Accordingly, considering that membrane proteins play a crucial role in various aspect of cell function, it is clear that a lipid domain including a lipid raft as suggested by the lipid-raft model would also play an important role for cellular functions, for example, intercellular communication, signal transductions, polarity of cells, cell fusion, and transport across cell membranes such as ion transfer. In support of this, recently, lipid raft domains are found closely involved in the development of human diseases such as senile dementia caused by the accumulation of amyloid beta, and bovine spongiform encephalopathy caused by the accumulation of a prion protein [Joanna M. Cordy, Ishrut Hussain, et al., Exclusively targeting-secretase to lipid rafts by GPI-anchor addition up-regulates-site processing of the amyloid precursor protein, PNAS 100, 11735-11740 2003].
Therefore, there is an urgent need for the development of an in vitro cell membrane model system that would be able to reconstitute and regulate the lipid domains in vitro in a way similar to those found in vivo and thus provide an environment that allows membrane proteins to function in vitro as they do in vivo. This will greatly enhance our understanding of membrane proteins as well as their interactions with other proteins or components, leading to the development of new therapeutic agents. Such a system would also require a precise control of the growth, size, and spatial distribution of the lipid domain including a lipid raft, enabling a more systematic large-scale in vitro study of the lipid-raft model. However, no such systems are developed in the art.

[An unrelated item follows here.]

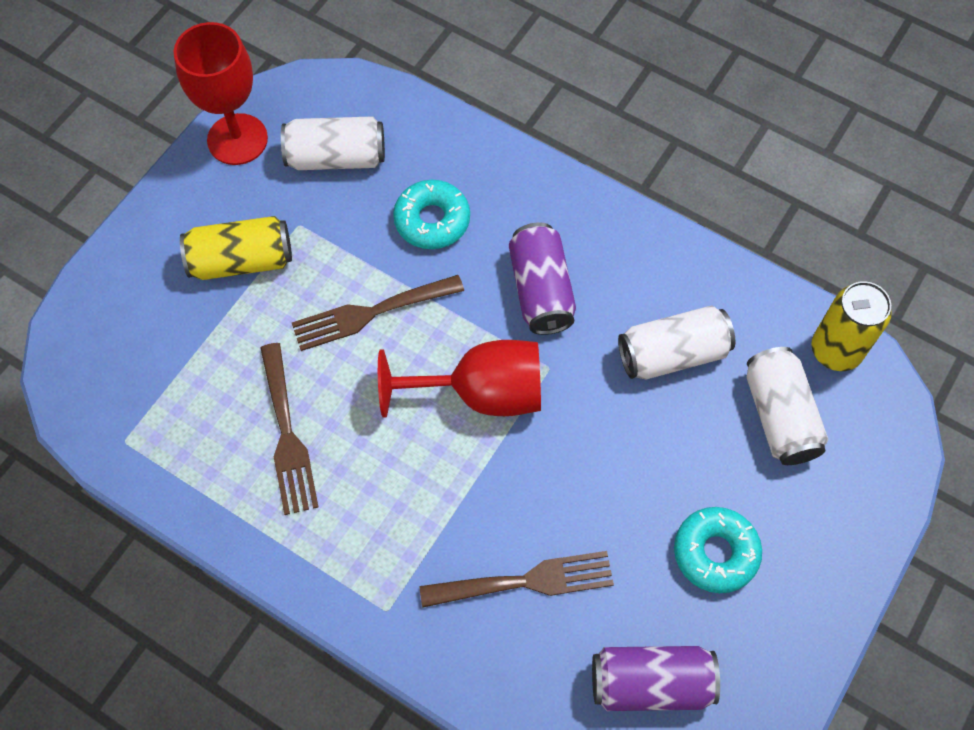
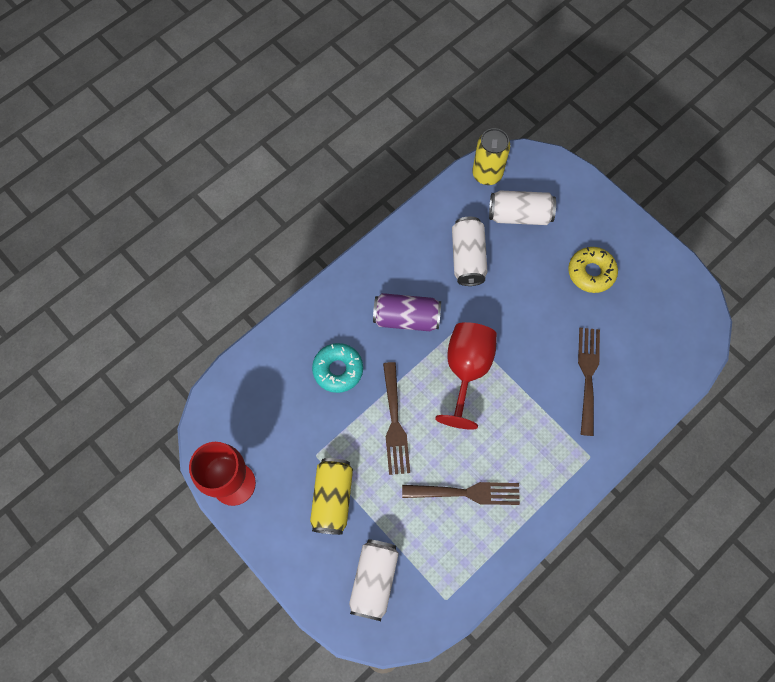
camera: 75 degrees left, 5 degrees up
white can [281,116,385,170] -> white can moved to [349,539,399,621]
purple can [592,646,720,711] -> none
turquoise donut [674,507,762,593] -> yellow donut [568,247,618,293]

The conventional methods to analyze lipid domains are limited and usually considered very destructive, and include treating cells with harsh reagents such as Trition X-100 and extracting whole cell membranes followed by isolation of the lipid domains, discarding the rest of the membrane components [Comparisons of detergent extraction and confocal microscopy, Biophys. J. 89, 1102-1108 2005]. Furthermore the conventional methods do not provide any control over the selectivity for lipid domains and the spatial distribution and size of lipid domains including lipid rafts in the context of cell membranes.